### GELESENES ANWENDEN
1. Gib einen Abschnitt aus dem Auszug über den Film wortgetreu wieder. Setze bei den Worten mit „Egal was man“ ein und ende nach „der Ökumenischen Jury.“.
2. Wer war laut dem Auszug über den Film Präsident der Ökumenischen Jury?

Dieser Film will gefallen, aber nicht um jeden Preis. Er
stellt sich nicht aus, geht nicht vor dem Publikum und den Geldgebern auf den Strich, wie so viele andere.
Egal was man über diesen Film sonst noch sagen könnte: Er ist immer schon ein bisschen weiter.
In Saarbrücken gewann der Film auch den Preis der Ökumenischen Jury.
Die Begründung: »Unendlich komisch und gleichzeitig todtraurig, bis ins Detail komponierte Bilder, poetische Dialoge, in denen Beziehungen zum Lifestyle erkoren werden. Der Blick für den anderen verbleibt in der Leere. Die eigenwillig-konsequente Bildsprache eröffnet Leerstellen und Räume zum Weiterdenken. Schonungslos und präzise werden gesellschaftliche Zustände vorgeführt, hinterfragt und an die Zuschauenden weitergegeben. Eine junge Frau wird zur Symptomträgerin einer Gesellschaft, die ihre Glücksversprechen nicht einlöst.«
Mitglieder der Jury waren Oliver Groß (Österreich), Marie-Thérèse Mäder (Schweiz), Birgit Persch-Klein (Deutschland) und als Jurypräsident Wolf Dieter Scheid (Deutschland).

### AUFGEFÜHRTE DATEN
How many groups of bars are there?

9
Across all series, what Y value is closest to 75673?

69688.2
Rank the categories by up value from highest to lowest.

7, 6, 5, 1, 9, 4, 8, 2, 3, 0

### LÖSUNGEN JE AUFGABE
1.
Egal was man über diesen Film sonst noch sagen könnte: Er ist immer schon ein bisschen weiter.
In Saarbrücken gewann der Film auch den Preis der Ökumenischen Jury.

2. Wolf Dieter Scheid aus Deutschland war Präsident der Ökumenischen Jury.